Hangzhou, China is beautiful in the spring. The weather is lovely, the trees are in bloom, and if you look above the buildings, the sky is even blue. On the west lies a long, gleaming lake; on the east sit a set of low mountains. Every inch in-between is stuffed, all high rise buildings and cars throwing up a ruckus of honking and trees, crammed into the cracks. Busy, hi-tech, constructed in the last twenty years, Hangzhou is truly a twenty-first century city.
We only stay for a day, to stretch our legs after the plane ride and look in the shops, but by the time we leave I feel like Hangzhou could be my home. It’s the little details—rice for lunch, and sweets that aren’t too sweet, and hair styles that work with my face. When we get on the sleek, gleaming train to Huangyan, I look back once, and then we speed off with a whir at 350 kilometers per hour.
My parents have no past waiting for them when they return to their mother country, no memories preserved in wood or stone, not even the blue sky they used to stare up at. The West Lake, along which my mom walked to school every day as a girl, is the only thing she recognizes in Hangzhou. “At least you have that,” laughs my dad. “Even the little mountain where I herded cows has disappeared.”

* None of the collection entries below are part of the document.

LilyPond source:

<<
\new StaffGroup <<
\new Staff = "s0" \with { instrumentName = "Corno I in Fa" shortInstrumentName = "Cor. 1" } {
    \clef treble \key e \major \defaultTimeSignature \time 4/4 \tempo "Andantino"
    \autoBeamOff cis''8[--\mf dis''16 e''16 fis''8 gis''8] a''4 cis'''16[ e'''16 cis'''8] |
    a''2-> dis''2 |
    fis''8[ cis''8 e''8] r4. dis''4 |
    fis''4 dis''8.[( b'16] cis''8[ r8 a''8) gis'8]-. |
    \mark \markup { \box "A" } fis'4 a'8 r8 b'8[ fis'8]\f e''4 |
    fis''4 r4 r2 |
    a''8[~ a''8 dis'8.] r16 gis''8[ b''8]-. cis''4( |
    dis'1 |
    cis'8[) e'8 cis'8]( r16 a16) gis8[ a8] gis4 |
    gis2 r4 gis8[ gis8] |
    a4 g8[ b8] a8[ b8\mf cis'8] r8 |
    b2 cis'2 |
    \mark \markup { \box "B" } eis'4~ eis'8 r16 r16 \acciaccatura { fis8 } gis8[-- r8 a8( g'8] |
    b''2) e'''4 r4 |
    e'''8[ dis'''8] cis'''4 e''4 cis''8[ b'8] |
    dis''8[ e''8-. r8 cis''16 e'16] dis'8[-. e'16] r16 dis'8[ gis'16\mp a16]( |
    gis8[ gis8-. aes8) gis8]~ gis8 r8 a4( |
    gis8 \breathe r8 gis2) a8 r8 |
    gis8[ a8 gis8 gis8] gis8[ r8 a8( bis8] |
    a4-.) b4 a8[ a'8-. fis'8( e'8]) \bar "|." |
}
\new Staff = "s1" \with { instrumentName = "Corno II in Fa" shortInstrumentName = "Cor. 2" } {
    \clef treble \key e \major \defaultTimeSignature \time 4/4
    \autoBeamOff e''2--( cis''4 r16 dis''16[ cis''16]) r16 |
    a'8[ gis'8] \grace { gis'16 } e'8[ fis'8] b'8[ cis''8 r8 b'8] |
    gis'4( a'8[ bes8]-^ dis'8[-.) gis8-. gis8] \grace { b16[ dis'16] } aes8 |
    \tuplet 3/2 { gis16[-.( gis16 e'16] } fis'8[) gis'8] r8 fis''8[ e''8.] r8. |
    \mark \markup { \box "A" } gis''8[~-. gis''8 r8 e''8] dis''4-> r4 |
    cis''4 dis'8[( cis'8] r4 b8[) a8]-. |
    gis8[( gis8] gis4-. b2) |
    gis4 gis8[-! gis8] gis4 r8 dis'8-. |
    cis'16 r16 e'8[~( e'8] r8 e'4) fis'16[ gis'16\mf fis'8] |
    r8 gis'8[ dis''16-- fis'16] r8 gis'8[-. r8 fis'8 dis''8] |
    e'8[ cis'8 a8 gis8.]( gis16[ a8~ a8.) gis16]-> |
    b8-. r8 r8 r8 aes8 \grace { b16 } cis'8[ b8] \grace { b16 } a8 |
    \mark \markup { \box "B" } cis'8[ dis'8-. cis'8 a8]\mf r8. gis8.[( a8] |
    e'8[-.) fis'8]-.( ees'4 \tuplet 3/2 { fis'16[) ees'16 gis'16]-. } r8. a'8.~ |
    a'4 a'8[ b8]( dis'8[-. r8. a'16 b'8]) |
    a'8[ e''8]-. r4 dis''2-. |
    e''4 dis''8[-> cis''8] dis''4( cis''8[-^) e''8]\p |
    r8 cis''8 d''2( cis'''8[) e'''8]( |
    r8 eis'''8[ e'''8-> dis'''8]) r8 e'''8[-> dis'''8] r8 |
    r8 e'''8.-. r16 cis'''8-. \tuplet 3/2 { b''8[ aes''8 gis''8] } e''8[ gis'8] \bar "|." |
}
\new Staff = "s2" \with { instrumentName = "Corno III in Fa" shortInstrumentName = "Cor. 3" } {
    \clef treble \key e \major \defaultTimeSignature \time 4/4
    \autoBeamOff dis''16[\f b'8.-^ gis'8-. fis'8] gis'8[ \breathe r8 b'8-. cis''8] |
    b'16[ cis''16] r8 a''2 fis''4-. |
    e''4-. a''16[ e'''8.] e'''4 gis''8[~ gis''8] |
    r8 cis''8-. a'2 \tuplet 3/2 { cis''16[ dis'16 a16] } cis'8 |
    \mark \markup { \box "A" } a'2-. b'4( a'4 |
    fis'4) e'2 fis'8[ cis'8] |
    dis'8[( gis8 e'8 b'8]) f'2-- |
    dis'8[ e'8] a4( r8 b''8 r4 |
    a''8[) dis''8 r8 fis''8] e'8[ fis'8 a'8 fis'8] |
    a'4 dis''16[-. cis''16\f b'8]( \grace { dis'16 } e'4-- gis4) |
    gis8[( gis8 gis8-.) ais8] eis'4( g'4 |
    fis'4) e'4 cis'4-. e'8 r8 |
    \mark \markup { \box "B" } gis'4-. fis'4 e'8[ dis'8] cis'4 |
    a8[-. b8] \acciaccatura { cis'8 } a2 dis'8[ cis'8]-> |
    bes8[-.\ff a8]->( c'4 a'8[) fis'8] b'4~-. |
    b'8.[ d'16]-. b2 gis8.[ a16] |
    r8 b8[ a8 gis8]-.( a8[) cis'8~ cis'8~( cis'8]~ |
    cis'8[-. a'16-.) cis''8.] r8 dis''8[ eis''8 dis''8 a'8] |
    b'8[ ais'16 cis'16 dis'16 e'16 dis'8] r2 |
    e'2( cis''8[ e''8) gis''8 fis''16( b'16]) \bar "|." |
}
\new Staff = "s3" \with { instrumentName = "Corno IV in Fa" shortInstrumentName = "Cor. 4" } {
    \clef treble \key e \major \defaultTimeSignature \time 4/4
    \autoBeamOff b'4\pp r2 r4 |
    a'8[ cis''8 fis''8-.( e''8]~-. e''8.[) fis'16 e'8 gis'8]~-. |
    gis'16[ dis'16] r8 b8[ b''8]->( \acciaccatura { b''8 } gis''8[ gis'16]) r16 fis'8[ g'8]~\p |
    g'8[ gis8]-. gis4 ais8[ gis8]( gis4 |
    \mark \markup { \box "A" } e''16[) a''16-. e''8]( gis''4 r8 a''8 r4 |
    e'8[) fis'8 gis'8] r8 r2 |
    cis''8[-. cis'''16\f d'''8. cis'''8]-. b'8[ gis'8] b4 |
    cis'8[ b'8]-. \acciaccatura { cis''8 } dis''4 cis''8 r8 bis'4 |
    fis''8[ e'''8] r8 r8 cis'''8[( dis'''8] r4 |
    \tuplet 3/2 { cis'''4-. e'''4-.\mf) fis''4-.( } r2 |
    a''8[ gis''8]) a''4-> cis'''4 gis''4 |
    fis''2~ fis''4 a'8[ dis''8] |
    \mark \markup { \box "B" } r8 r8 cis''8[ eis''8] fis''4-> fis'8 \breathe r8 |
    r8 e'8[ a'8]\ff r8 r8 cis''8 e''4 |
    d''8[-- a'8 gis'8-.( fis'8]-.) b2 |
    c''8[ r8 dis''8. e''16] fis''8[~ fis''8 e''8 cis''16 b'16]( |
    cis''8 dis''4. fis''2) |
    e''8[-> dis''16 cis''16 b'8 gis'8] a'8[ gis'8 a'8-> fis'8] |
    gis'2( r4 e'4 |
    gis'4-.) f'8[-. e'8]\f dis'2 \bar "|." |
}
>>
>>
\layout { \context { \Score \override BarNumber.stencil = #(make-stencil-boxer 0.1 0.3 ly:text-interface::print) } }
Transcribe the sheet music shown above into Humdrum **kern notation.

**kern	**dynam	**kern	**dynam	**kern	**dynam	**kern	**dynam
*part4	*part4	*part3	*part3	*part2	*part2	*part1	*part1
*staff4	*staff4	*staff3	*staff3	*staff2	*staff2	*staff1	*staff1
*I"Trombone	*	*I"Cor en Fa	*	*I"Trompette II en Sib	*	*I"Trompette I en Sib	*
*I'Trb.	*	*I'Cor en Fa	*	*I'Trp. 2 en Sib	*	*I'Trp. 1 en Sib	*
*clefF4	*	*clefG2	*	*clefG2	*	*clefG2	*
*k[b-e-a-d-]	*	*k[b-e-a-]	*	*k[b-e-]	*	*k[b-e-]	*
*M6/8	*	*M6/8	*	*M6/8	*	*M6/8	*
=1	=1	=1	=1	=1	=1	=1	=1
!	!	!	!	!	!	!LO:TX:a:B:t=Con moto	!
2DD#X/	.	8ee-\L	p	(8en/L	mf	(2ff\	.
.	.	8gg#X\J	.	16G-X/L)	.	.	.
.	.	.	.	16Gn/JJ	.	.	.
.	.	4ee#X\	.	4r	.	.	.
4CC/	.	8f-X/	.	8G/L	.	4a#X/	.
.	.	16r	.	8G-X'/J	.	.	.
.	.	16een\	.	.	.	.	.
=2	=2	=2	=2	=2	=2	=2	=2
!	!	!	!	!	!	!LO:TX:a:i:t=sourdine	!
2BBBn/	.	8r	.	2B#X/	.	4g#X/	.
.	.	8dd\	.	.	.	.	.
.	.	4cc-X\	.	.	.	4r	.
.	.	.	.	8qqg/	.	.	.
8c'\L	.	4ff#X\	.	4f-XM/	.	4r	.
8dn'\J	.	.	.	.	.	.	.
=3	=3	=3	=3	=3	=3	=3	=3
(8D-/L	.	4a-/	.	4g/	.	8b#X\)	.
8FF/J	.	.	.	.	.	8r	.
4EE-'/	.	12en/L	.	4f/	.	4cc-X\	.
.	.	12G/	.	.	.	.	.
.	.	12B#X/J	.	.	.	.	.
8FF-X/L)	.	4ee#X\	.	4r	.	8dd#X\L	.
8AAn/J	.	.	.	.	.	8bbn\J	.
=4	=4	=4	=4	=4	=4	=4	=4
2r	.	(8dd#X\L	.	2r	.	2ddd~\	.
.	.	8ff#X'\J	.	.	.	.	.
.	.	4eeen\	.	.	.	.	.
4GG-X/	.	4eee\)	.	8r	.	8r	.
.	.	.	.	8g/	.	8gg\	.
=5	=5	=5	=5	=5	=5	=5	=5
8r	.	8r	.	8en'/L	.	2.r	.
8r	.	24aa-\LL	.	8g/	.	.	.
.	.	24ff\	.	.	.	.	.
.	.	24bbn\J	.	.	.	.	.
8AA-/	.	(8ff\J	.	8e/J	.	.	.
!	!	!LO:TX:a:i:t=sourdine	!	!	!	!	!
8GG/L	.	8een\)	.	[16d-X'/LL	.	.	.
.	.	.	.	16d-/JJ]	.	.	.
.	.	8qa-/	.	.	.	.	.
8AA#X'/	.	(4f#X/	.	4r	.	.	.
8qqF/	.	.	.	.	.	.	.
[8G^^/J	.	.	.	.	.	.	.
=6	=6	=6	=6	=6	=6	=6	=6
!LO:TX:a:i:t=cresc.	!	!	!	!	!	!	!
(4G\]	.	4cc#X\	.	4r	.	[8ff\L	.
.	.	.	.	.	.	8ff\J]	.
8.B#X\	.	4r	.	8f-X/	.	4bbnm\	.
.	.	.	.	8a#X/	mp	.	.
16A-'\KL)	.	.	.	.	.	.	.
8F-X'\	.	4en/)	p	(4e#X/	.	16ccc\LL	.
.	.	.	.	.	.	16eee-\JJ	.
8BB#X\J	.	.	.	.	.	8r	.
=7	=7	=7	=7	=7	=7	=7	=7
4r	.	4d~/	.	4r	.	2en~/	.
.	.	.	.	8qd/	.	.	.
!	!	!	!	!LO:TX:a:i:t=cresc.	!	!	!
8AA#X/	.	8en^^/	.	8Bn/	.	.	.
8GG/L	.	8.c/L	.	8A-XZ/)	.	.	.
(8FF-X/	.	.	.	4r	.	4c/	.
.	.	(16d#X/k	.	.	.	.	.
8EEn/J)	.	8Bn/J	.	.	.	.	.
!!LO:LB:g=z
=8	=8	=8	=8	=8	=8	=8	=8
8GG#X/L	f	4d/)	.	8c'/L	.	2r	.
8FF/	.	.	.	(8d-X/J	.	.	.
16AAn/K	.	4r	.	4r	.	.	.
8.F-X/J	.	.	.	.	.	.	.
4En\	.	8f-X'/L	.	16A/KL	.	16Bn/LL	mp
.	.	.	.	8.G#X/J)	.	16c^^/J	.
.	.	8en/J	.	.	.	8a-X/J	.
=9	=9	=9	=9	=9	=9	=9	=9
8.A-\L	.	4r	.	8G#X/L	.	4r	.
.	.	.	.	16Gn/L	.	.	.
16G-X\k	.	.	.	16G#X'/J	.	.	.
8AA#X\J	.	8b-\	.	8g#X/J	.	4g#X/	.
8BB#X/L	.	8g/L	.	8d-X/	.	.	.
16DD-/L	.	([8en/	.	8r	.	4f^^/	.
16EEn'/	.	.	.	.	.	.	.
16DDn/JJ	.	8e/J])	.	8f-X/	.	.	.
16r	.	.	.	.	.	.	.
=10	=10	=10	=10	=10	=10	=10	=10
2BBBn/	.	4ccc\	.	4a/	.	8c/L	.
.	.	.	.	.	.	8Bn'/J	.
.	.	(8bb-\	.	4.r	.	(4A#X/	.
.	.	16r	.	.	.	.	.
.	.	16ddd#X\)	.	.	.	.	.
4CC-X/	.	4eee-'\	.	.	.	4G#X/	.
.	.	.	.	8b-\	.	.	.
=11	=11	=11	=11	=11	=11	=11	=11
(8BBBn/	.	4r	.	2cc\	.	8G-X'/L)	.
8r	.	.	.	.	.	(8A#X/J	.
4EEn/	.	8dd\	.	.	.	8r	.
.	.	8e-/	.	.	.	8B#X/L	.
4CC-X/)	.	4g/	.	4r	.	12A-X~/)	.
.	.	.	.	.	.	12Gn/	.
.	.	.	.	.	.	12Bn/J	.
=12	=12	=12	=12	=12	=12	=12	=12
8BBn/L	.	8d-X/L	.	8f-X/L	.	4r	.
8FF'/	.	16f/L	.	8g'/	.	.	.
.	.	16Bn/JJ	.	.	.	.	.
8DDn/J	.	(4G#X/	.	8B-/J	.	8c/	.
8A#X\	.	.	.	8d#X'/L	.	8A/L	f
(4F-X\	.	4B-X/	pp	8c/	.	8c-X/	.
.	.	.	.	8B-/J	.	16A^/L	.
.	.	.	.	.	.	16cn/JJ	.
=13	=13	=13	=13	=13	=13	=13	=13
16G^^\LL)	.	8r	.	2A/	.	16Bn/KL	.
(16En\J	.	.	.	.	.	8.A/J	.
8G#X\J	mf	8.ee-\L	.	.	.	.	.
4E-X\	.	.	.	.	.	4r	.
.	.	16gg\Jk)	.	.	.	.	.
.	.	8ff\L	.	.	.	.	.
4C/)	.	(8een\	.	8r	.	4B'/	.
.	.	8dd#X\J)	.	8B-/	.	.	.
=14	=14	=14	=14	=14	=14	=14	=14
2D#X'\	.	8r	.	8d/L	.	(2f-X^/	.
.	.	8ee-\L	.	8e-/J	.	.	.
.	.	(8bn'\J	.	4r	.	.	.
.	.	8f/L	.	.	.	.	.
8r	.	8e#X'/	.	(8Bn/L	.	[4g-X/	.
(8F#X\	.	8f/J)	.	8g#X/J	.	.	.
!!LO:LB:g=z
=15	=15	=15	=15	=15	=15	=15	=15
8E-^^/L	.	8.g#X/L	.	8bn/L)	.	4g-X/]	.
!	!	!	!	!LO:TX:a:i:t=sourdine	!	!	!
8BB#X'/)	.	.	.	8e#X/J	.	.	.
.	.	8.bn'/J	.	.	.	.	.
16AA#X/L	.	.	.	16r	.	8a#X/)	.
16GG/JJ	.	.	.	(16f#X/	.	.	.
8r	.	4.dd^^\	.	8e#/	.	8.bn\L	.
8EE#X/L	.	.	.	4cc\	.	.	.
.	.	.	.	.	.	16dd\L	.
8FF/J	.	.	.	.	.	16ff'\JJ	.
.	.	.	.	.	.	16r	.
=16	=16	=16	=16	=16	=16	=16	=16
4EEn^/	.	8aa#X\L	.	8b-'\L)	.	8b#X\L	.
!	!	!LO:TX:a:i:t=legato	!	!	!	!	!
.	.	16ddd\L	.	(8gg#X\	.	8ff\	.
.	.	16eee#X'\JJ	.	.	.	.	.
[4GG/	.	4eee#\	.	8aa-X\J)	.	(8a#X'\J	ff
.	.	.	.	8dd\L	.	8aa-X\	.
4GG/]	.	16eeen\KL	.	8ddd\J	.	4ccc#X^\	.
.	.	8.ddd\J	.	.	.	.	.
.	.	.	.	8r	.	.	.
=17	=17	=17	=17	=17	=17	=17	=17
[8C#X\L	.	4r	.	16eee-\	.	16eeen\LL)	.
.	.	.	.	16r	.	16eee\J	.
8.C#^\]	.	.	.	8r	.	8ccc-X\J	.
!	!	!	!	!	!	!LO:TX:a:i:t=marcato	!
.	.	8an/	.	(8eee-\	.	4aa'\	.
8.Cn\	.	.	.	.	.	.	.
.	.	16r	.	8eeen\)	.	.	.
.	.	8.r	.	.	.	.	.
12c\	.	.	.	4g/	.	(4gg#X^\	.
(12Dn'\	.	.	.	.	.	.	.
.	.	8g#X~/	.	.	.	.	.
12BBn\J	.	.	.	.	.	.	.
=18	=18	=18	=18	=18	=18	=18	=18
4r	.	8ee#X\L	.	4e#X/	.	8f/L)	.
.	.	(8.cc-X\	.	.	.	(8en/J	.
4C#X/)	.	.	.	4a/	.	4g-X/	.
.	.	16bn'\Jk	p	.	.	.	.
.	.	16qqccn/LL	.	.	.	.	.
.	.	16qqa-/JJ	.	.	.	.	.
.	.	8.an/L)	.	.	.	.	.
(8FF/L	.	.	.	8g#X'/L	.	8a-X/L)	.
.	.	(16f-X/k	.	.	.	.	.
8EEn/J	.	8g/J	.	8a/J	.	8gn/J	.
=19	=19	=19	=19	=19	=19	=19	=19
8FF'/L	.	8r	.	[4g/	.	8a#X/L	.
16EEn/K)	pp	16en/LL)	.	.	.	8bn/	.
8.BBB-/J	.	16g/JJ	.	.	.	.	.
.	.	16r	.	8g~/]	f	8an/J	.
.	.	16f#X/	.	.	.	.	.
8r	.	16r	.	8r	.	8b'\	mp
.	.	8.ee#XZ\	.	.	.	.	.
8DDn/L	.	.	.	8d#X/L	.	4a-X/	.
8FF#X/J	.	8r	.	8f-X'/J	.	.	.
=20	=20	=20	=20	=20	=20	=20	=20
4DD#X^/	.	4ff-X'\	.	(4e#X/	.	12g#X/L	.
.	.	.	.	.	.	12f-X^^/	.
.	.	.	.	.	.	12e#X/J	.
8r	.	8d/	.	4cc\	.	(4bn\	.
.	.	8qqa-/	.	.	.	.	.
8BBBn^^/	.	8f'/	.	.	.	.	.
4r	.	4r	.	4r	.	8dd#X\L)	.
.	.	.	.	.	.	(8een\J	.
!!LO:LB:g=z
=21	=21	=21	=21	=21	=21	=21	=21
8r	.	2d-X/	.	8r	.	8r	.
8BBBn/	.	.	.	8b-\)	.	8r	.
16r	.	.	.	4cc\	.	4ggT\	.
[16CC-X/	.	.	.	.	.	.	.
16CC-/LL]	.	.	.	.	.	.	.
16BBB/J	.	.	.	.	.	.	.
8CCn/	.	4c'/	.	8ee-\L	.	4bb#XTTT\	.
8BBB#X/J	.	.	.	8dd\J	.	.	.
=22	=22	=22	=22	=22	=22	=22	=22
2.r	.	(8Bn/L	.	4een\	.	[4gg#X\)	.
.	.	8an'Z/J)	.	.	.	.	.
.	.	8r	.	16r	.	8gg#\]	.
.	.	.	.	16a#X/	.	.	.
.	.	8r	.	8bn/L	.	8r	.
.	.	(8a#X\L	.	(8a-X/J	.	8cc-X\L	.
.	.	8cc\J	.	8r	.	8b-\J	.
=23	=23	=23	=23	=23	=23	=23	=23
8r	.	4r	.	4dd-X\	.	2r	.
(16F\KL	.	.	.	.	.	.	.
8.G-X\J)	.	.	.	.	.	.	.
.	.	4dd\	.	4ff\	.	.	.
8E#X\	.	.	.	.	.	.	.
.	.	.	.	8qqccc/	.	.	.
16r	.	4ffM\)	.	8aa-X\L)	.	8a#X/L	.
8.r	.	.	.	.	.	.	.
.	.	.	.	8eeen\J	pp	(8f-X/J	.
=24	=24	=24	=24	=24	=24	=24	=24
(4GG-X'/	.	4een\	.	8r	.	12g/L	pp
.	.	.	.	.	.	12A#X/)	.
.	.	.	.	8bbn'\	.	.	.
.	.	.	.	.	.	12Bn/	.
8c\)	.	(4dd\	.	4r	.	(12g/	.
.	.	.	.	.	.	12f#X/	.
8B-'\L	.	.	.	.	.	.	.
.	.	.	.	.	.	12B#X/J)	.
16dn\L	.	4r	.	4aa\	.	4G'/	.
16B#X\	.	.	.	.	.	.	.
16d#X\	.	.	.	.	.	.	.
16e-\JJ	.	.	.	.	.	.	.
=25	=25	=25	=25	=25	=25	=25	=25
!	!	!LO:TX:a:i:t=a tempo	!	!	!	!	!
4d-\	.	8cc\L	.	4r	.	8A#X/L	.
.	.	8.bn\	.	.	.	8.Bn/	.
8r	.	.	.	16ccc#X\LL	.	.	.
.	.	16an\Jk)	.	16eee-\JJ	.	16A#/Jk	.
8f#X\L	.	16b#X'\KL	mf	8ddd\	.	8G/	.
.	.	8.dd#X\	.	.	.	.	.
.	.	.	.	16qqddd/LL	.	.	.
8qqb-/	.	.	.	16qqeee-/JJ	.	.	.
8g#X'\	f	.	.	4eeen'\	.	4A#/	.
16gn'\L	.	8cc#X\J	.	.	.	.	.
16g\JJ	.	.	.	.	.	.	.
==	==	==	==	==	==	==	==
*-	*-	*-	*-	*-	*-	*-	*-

Huangyan, my father’s hometown, is the China-under-construction, all newly built houses and railroads being laid. His childhood has been torn down, the pieces arranged in museums for strangers to point and gawk at. We go to Yuhang museum, and he reminisces excitedly as we walk from exhibit to exhibit. Look, he says, eyes sparkling (though with what, it’s hard to say), we used to play those games. My sister died operating a water pump just like that. I used to follow after my brother pushing that plow and pick up small fish to feed to our ducks. It took technical skill to use that plow, so he always did it.
I look at my father under the museum’s dim lighting, as he talks about not having enough food to eat, and I try to imagine him in the place of the fake people. I can’t. (How could I? He exists in my present.)
In the countryside, glimpses remain of days of auld lang syne. A stone basin, where they wash their western style clothes by hand. Doors left open at night, so that neighbors can come in and out, a cigarette in one hand and smartphone in the other. Thick winter school uniforms, thick because the school has no heating and temperatures occasionally drop below freezing. The local dialect, which I resign myself to not being able to understand. Even those will be gone soon, the language dead. It’s strange to say a language everyone in the district grows up speaking is dying. But it is, and they know it, because television shows in the Huangyan dialect have cropped up in recent years.
Thousands of years of history is slipping out of their grasp, and it left so quickly that now that people are beginning to miss it, there is little remaining for them to hold onto. Only a single street has not been torn down, and is now being fixed up for display. Out of the windows, lines hang with drying clothes, where a couple of residents still linger.